None would turn the Bobcats around immediately, a definite problem. Is this a problem to trade away from, though?

So the team won’t draft a Hall of Famer with the third overall pick. So it won’t draft anyone that will move the needle with ticket sales. So what? Did Bradley Beal sell any tickets for Washington when he was taken third overall in last June’s draft? Hardly. All he’s done is shoot over 53 percent from behind the arc in the month of January, averaging nearly 18 points per game and driving Wizards fans apoplectic at thoughts of trading him to Memphis for a player in Rudy Gay whom one prominent NBA watcher actually (and mistakenly) called an All-Star during a telecast last week. All while Beal works for a contract that is two-thirds of the league’s average salary.

The league, unless some boffo anomaly draft turns up out of nowhere in the next few years, doesn’t work the same way it once did. Coldly stated — you draft assets. Not performers that are ready to turn things around. Even with the first overall selection.

For scouts — admittedly, just two in Bonnell’s report — to throw their hands up and give the cynical take in January? That leaves you wondering about just who they’re suggesting their teams take in other drafts. Trade a pick “no matter where it is?” Again, drafting third overall in June could mean the cash-strapped Bobcats get to field a youngster from ages 20 to 24 under a cheapo, rookie scale contract that would then allow the Bobcats to utilize restricted free agency on the player, and the year after that then pay him more than any other team could should he earn a maximum salaried contract.

And should the Bobcats grab the first pick? No team has traded the top pick in 20 years. And while orthodoxy and history aren’t always reasons to resume the pattern, it should be known that the last team that dealt the top selection made out quite well in ways that you just won’t get in 2013.

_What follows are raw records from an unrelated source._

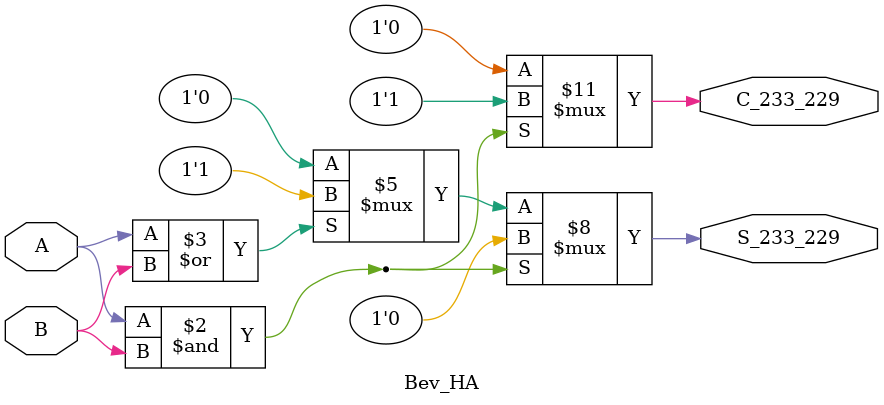
<source format=v>
`timescale 1ns / 1ps


module Bev_HA(
    input A,
    input B,
    output reg C_233_229,
    output reg S_233_229
    );
    
    always @(*)
    begin
    if (A & B)
    begin
    C_233_229 <= 1;
    S_233_229 <= 0; 
   end
   
   else
   begin
   C_233_229 <= 0;
   if (A | B) S_233_229 <= 1;
   else S_233_229 <= 0;
   end
   end
   
endmodule

</source>
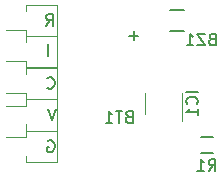
<source format=gbo>
G04 #@! TF.FileFunction,Legend,Bot*
%FSLAX46Y46*%
G04 Gerber Fmt 4.6, Leading zero omitted, Abs format (unit mm)*
G04 Created by KiCad (PCBNEW 4.0.4-stable) date 08/29/17 21:10:05*
%MOMM*%
%LPD*%
G01*
G04 APERTURE LIST*
%ADD10C,0.100000*%
%ADD11C,0.150000*%
%ADD12C,0.120000*%
G04 APERTURE END LIST*
D10*
D11*
X18237260Y-9429040D02*
X17237260Y-9429040D01*
X17237260Y-10779040D02*
X18237260Y-10779040D01*
X15737260Y1320960D02*
X14537260Y1320960D01*
X14537260Y-429040D02*
X15737260Y-429040D01*
D12*
X12477260Y-7434040D02*
X12477260Y-5674040D01*
X15547260Y-5674040D02*
X15547260Y-8104040D01*
X5017260Y-9404040D02*
X5017260Y-8874040D01*
X5017260Y-8874040D02*
X2357260Y-8874040D01*
X2357260Y-8874040D02*
X2357260Y-9404040D01*
X5017260Y-11004040D02*
X5017260Y-11534040D01*
X5017260Y-11534040D02*
X2357260Y-11534040D01*
X2357260Y-11534040D02*
X2357260Y-11004040D01*
X5017260Y-8874040D02*
X5017260Y-11534040D01*
X2357260Y-9404040D02*
X687260Y-9404040D01*
X5017260Y-6754040D02*
X5017260Y-6224040D01*
X5017260Y-6224040D02*
X2357260Y-6224040D01*
X2357260Y-6224040D02*
X2357260Y-6754040D01*
X5017260Y-8354040D02*
X5017260Y-8884040D01*
X5017260Y-8884040D02*
X2357260Y-8884040D01*
X2357260Y-8884040D02*
X2357260Y-8354040D01*
X5017260Y-6224040D02*
X5017260Y-8884040D01*
X2357260Y-6754040D02*
X687260Y-6754040D01*
X2357260Y-3004040D02*
X2357260Y-3534040D01*
X2357260Y-3534040D02*
X5017260Y-3534040D01*
X5017260Y-3534040D02*
X5017260Y-3004040D01*
X2357260Y-1404040D02*
X2357260Y-874040D01*
X2357260Y-874040D02*
X5017260Y-874040D01*
X5017260Y-874040D02*
X5017260Y-1404040D01*
X5017260Y-3534040D02*
X5017260Y-874040D01*
X2357260Y-3004040D02*
X687260Y-3004040D01*
X2357260Y-5654040D02*
X2357260Y-6184040D01*
X2357260Y-6184040D02*
X5017260Y-6184040D01*
X5017260Y-6184040D02*
X5017260Y-5654040D01*
X2357260Y-4054040D02*
X2357260Y-3524040D01*
X2357260Y-3524040D02*
X5017260Y-3524040D01*
X5017260Y-3524040D02*
X5017260Y-4054040D01*
X5017260Y-6184040D02*
X5017260Y-3524040D01*
X2357260Y-5654040D02*
X687260Y-5654040D01*
X2357260Y-354040D02*
X2357260Y-884040D01*
X2357260Y-884040D02*
X5017260Y-884040D01*
X5017260Y-884040D02*
X5017260Y-354040D01*
X2357260Y1245960D02*
X2357260Y1775960D01*
X2357260Y1775960D02*
X5017260Y1775960D01*
X5017260Y1775960D02*
X5017260Y1245960D01*
X5017260Y-884040D02*
X5017260Y1775960D01*
X2357260Y-354040D02*
X687260Y-354040D01*
D11*
X17849926Y-12288421D02*
X18183260Y-11812230D01*
X18421355Y-12288421D02*
X18421355Y-11288421D01*
X18040402Y-11288421D01*
X17945164Y-11336040D01*
X17897545Y-11383659D01*
X17849926Y-11478897D01*
X17849926Y-11621754D01*
X17897545Y-11716992D01*
X17945164Y-11764611D01*
X18040402Y-11812230D01*
X18421355Y-11812230D01*
X16897545Y-12288421D02*
X17468974Y-12288421D01*
X17183260Y-12288421D02*
X17183260Y-11288421D01*
X17278498Y-11431278D01*
X17373736Y-11526516D01*
X17468974Y-11574135D01*
X18118212Y-1132611D02*
X17975355Y-1180230D01*
X17927736Y-1227850D01*
X17880117Y-1323088D01*
X17880117Y-1465945D01*
X17927736Y-1561183D01*
X17975355Y-1608802D01*
X18070593Y-1656421D01*
X18451546Y-1656421D01*
X18451546Y-656421D01*
X18118212Y-656421D01*
X18022974Y-704040D01*
X17975355Y-751659D01*
X17927736Y-846897D01*
X17927736Y-942135D01*
X17975355Y-1037373D01*
X18022974Y-1084992D01*
X18118212Y-1132611D01*
X18451546Y-1132611D01*
X17546784Y-656421D02*
X16880117Y-656421D01*
X17546784Y-1656421D01*
X16880117Y-1656421D01*
X15975355Y-1656421D02*
X16546784Y-1656421D01*
X16261070Y-1656421D02*
X16261070Y-656421D01*
X16356308Y-799278D01*
X16451546Y-894516D01*
X16546784Y-942135D01*
X11072974Y-7682611D02*
X10930117Y-7730230D01*
X10882498Y-7777850D01*
X10834879Y-7873088D01*
X10834879Y-8015945D01*
X10882498Y-8111183D01*
X10930117Y-8158802D01*
X11025355Y-8206421D01*
X11406308Y-8206421D01*
X11406308Y-7206421D01*
X11072974Y-7206421D01*
X10977736Y-7254040D01*
X10930117Y-7301659D01*
X10882498Y-7396897D01*
X10882498Y-7492135D01*
X10930117Y-7587373D01*
X10977736Y-7634992D01*
X11072974Y-7682611D01*
X11406308Y-7682611D01*
X10549165Y-7206421D02*
X9977736Y-7206421D01*
X10263451Y-8206421D02*
X10263451Y-7206421D01*
X9120593Y-8206421D02*
X9692022Y-8206421D01*
X9406308Y-8206421D02*
X9406308Y-7206421D01*
X9501546Y-7349278D01*
X9596784Y-7444516D01*
X9692022Y-7492135D01*
X11868212Y-825469D02*
X11106307Y-825469D01*
X11487259Y-1206421D02*
X11487259Y-444516D01*
X16939641Y-5577850D02*
X15939641Y-5577850D01*
X16844403Y-6625469D02*
X16892022Y-6577850D01*
X16939641Y-6434993D01*
X16939641Y-6339755D01*
X16892022Y-6196897D01*
X16796784Y-6101659D01*
X16701546Y-6054040D01*
X16511070Y-6006421D01*
X16368212Y-6006421D01*
X16177736Y-6054040D01*
X16082498Y-6101659D01*
X15987260Y-6196897D01*
X15939641Y-6339755D01*
X15939641Y-6434993D01*
X15987260Y-6577850D01*
X16034879Y-6625469D01*
X16939641Y-7577850D02*
X16939641Y-7006421D01*
X16939641Y-7292135D02*
X15939641Y-7292135D01*
X16082498Y-7196897D01*
X16177736Y-7101659D01*
X16225355Y-7006421D01*
X4225355Y-9754040D02*
X4320593Y-9706421D01*
X4463450Y-9706421D01*
X4606308Y-9754040D01*
X4701546Y-9849278D01*
X4749165Y-9944516D01*
X4796784Y-10134992D01*
X4796784Y-10277850D01*
X4749165Y-10468326D01*
X4701546Y-10563564D01*
X4606308Y-10658802D01*
X4463450Y-10706421D01*
X4368212Y-10706421D01*
X4225355Y-10658802D01*
X4177736Y-10611183D01*
X4177736Y-10277850D01*
X4368212Y-10277850D01*
X4920593Y-7006421D02*
X4587260Y-8006421D01*
X4253926Y-7006421D01*
X4237260Y-2556421D02*
X4237260Y-1556421D01*
X4177736Y-5261183D02*
X4225355Y-5308802D01*
X4368212Y-5356421D01*
X4463450Y-5356421D01*
X4606308Y-5308802D01*
X4701546Y-5213564D01*
X4749165Y-5118326D01*
X4796784Y-4927850D01*
X4796784Y-4784992D01*
X4749165Y-4594516D01*
X4701546Y-4499278D01*
X4606308Y-4404040D01*
X4463450Y-4356421D01*
X4368212Y-4356421D01*
X4225355Y-4404040D01*
X4177736Y-4451659D01*
X4077736Y-6421D02*
X4411070Y469770D01*
X4649165Y-6421D02*
X4649165Y993579D01*
X4268212Y993579D01*
X4172974Y945960D01*
X4125355Y898341D01*
X4077736Y803103D01*
X4077736Y660246D01*
X4125355Y565008D01*
X4172974Y517389D01*
X4268212Y469770D01*
X4649165Y469770D01*
M02*

</source>
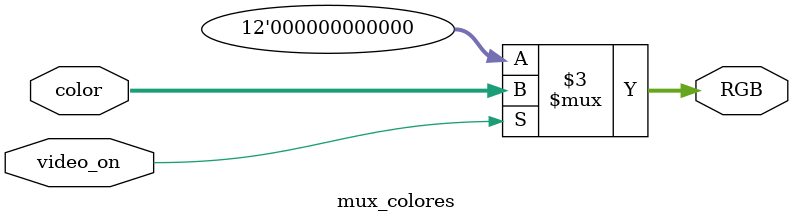
<source format=v>
`timescale 1ns / 1ps
module mux_colores(
    input video_on,
	 input [11:0] color,
	 output reg [11:0] RGB
	 );
	 always @*
	 begin
	 if (video_on)
		RGB=color;
	 else
		RGB=12'h000;
	end
endmodule

</source>
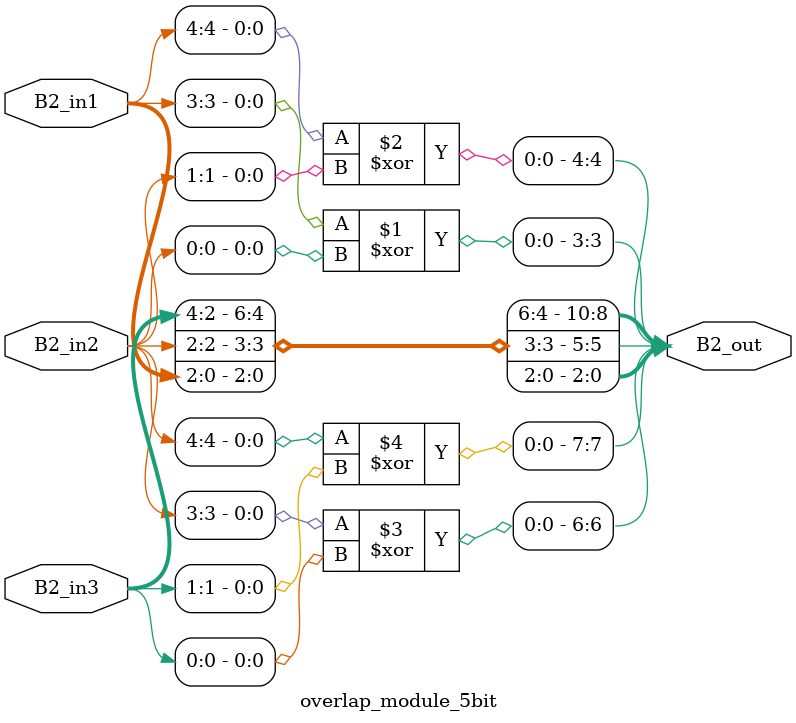
<source format=v>
`timescale 1ns / 1ps 
    
    
module overlap_module_5bit(     
    B2_in1,                
    B2_in2,             
    B2_in3,   
    B2_out 
    );     


parameter n = 6;
    
input [n-2:0] B2_in1;   
input [n-2:0] B2_in2;    
input [n-2:0] B2_in3;    

output [2*n-2:0] B2_out;  
    


assign B2_out[0] = B2_in1[0];

assign B2_out[1] = B2_in1[1];

assign B2_out[2] = B2_in1[2];

assign B2_out[3] = B2_in1[3]^ B2_in2[0];

assign B2_out[4] = B2_in1[4]^ B2_in2[1];

assign B2_out[5] = B2_in2[2];

assign B2_out[6] = B2_in2[3]^B2_in3[0];

assign B2_out[7] = B2_in2[4]^B2_in3[1];

assign B2_out[8] = B2_in3[2];

assign B2_out[9] = B2_in3[3];

assign B2_out[10] = B2_in3[4];

endmodule
</source>
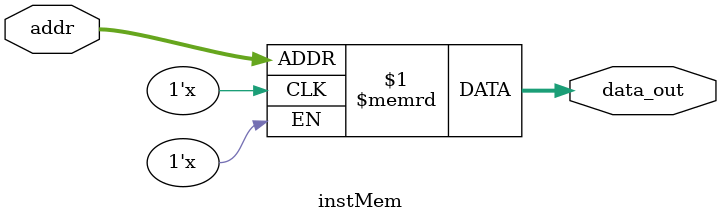
<source format=v>
`timescale 1ns/1ns

module instMem(
	input [11:2] addr,
	output [31:0] data_out
);

	reg [31:0] inst_mem[1023:0];
	assign data_out = inst_mem[addr];
endmodule
</source>
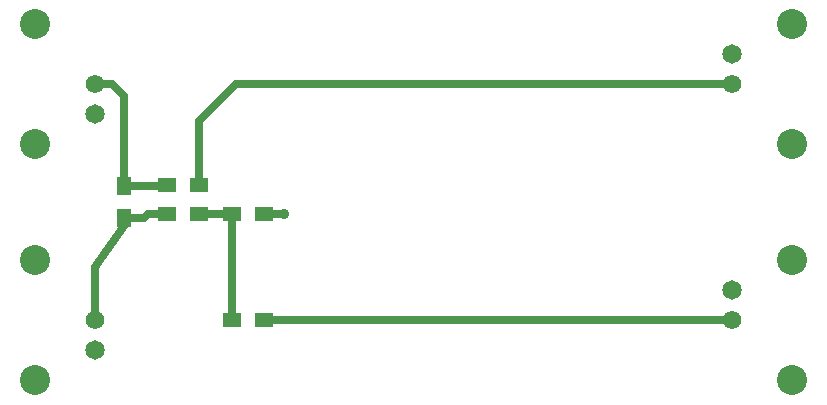
<source format=gbr>
G04 #@! TF.FileFunction,Copper,L1,Top,Signal*
%FSLAX46Y46*%
G04 Gerber Fmt 4.6, Leading zero omitted, Abs format (unit mm)*
G04 Created by KiCad (PCBNEW 4.0.5) date 05/28/17 14:54:10*
%MOMM*%
%LPD*%
G01*
G04 APERTURE LIST*
%ADD10C,0.150000*%
%ADD11C,1.574800*%
%ADD12C,1.651000*%
%ADD13C,2.540000*%
%ADD14R,1.500000X1.300000*%
%ADD15R,1.300000X1.500000*%
%ADD16C,0.889000*%
%ADD17C,0.635000*%
G04 APERTURE END LIST*
D10*
D11*
X13000000Y-12500000D03*
D12*
X13000000Y-15040000D03*
D13*
X7920000Y-17580000D03*
X7920000Y-7420000D03*
D11*
X67000000Y-12500000D03*
D12*
X67000000Y-9960000D03*
D13*
X72080000Y-7420000D03*
X72080000Y-17580000D03*
D14*
X27350000Y-32500000D03*
X24650000Y-32500000D03*
D15*
X15500000Y-23850000D03*
X15500000Y-21150000D03*
D14*
X19150000Y-23500000D03*
X21850000Y-23500000D03*
X19150000Y-21000000D03*
X21850000Y-21000000D03*
X24650000Y-23500000D03*
X27350000Y-23500000D03*
D11*
X13000000Y-32500000D03*
D12*
X13000000Y-35040000D03*
D13*
X7920000Y-37580000D03*
X7920000Y-27420000D03*
D11*
X67000000Y-32500000D03*
D12*
X67000000Y-29960000D03*
D13*
X72080000Y-27420000D03*
X72080000Y-37580000D03*
D16*
X29000000Y-23500000D03*
D17*
X27350000Y-23500000D02*
X29000000Y-23500000D01*
X15500000Y-21150000D02*
X19000000Y-21150000D01*
X19000000Y-21150000D02*
X19150000Y-21000000D01*
X15500000Y-21150000D02*
X15500000Y-13500000D01*
X14500000Y-12500000D02*
X13000000Y-12500000D01*
X15500000Y-13500000D02*
X14500000Y-12500000D01*
X15500000Y-23850000D02*
X17150000Y-23850000D01*
X17500000Y-23500000D02*
X19150000Y-23500000D01*
X17150000Y-23850000D02*
X17500000Y-23500000D01*
X13000000Y-32500000D02*
X13000000Y-28000000D01*
X13000000Y-28000000D02*
X15500000Y-24500000D01*
X21850000Y-21000000D02*
X21850000Y-15650000D01*
X25000000Y-12500000D02*
X67000000Y-12500000D01*
X21850000Y-15650000D02*
X25000000Y-12500000D01*
X67000000Y-32500000D02*
X27350000Y-32500000D01*
X24650000Y-23500000D02*
X24650000Y-32500000D01*
X21850000Y-23500000D02*
X24650000Y-23500000D01*
M02*

</source>
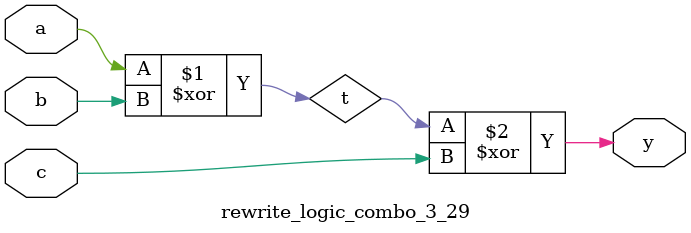
<source format=sv>
module rewrite_logic_combo_3_29(input logic a,b,c, output logic y);
  logic t;
  assign t = a ^ b;
  assign y = t ^ c;
endmodule

</source>
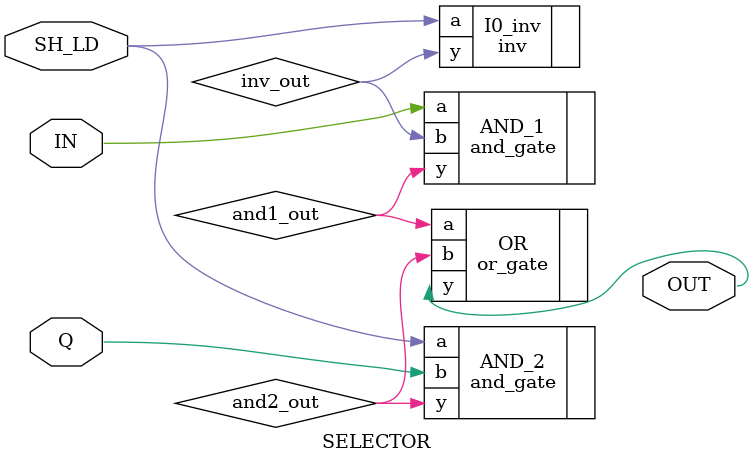
<source format=v>
`timescale 1ns / 1ps


module SELECTOR(
    input IN,
    input Q,
    input SH_LD,
    output OUT
    );
    
    wire inv_out, and1_out, and2_out;
    
    inv I0_inv(
    .a(SH_LD),
    .y(inv_out));
    
    and_gate AND_1(
    .a(IN), 
    .b(inv_out), 
    .y(and1_out));
    
    and_gate AND_2(
    .a(SH_LD), 
    .b(Q),
    .y(and2_out));
    
    or_gate OR(
    .a(and1_out), 
    .b(and2_out), 
    .y(OUT));
    
endmodule

</source>
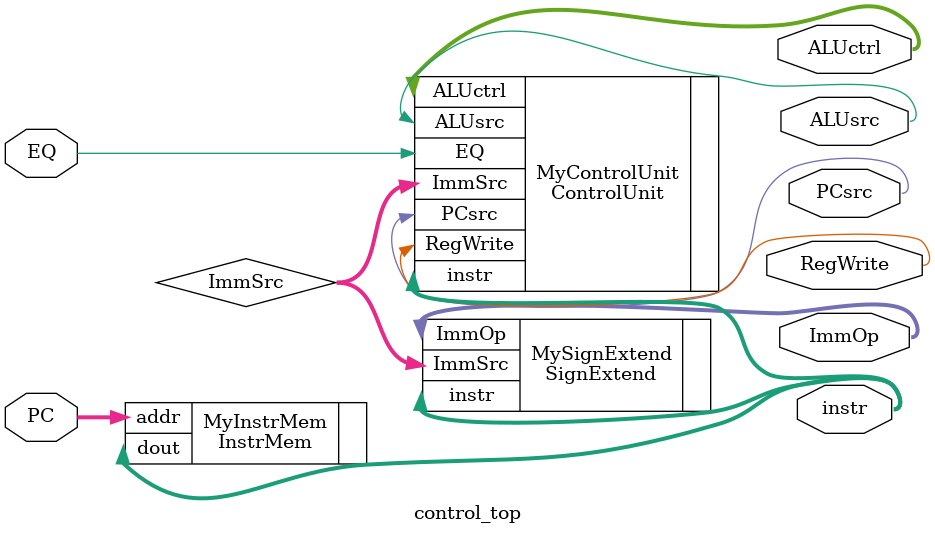
<source format=sv>
module control_top #(
    parameter   //ADDRESS_WIDTH = 8,
                DATA_WIDTH = 32
)(
     input logic [DATA_WIDTH-1:0]     PC, //8b
     input logic                        EQ, //1b
     output logic [DATA_WIDTH-1:0]       instr,//32b

     output logic                        RegWrite, //1b
     output logic [2:0]                  ALUctrl, //3b
     output logic                        ALUsrc, //1 bit
     output logic                        PCsrc, //1 bit
     output logic [DATA_WIDTH-1:0]        ImmOp //32 bits
     //output logic [DATA_WIDTH-1:0]       Instruction2


);

    logic [1:0]                        ImmSrc;

ControlUnit MyControlUnit(
    .EQ(EQ),
    .instr(instr),
    .RegWrite(RegWrite),
    .ALUctrl(ALUctrl),
    .ALUsrc(ALUsrc),
    .ImmSrc(ImmSrc),
    .PCsrc(PCsrc)

);

InstrMem MyInstrMem(
    .addr(PC),
    .dout(instr)
);

SignExtend MySignExtend(
    .instr(instr),
    .ImmSrc(ImmSrc),
    .ImmOp(ImmOp)
);

endmodule 

</source>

The Orlando Magic dealt Chris Webber to Golden State in 1993 for Anfernee Hardaway, minutes after taking Webber first overall. It’s true that Webber had a much better career than Hardaway, and probably would have even if Penny’s knees had held up, but also consider the fact that Orlando also received lottery picks in 1996, 1998, and 2000 in the deal. It’s also true that the John Gabriel-led Magic also whiffed on a couple of those picks, but that’s besides the point. On paper, prior to the final draft, Orlando took in three lottery picks for the penance of moving down two spots. That sort of transaction ain’t happening in 2013.

On top of that, this was two years before rookie contracts took hold. Now players know exactly what they’re making as soon as they’re drafted. There was a worry as to whether or not the Magic could afford Chris Webber. Twenty years on, though, the Bobcats’ pick in 2013 won’t be signing a 15-year, $74.4 million dollar deal out of the gate as Webber did. If they choose third overall, the pick will make around four and a half million in his first season. There aren’t a whole lot of productive players, working off of non-rookie deals, contributing at that price. At that age, too, with that potential.

The worry is understandable. The Bobcats are respectable — we love what Michael Kidd-Gilchrist and Kemba Walker have brought this season — but star-less. There probably aren’t any stars in this year’s draft. The team, somewhat famously, also owes the Chicago Bulls a pick in exchange for Tyrus Thomas.

That pick probably won’t go to Chicago until 2016, though, due to its massive protection. In the meantime, the Bobcats will also get Portland’s unprotected 2015 pick (assuming the Trail Blazers make the playoffs this year and next), and Detroit owes them a selection that becomes unprotected in 2016, while only having protection up to the top spot in the 2015 draft. This team isn’t hurting for selections, which to us means an unspectacular lottery choice in 2013 is passable.

Those extra picks don’t mean the Bobcats should deal, “no matter” the placement. It means, after years of Sean May and Adam Morrison and trading up for Emeka Okafor, they’re ready to add to a slate that has been rightfully cleaned. And while we respect the work of scouts and the added knowledge about this June’s mess, let’s respectfully disagree with this outmoded take.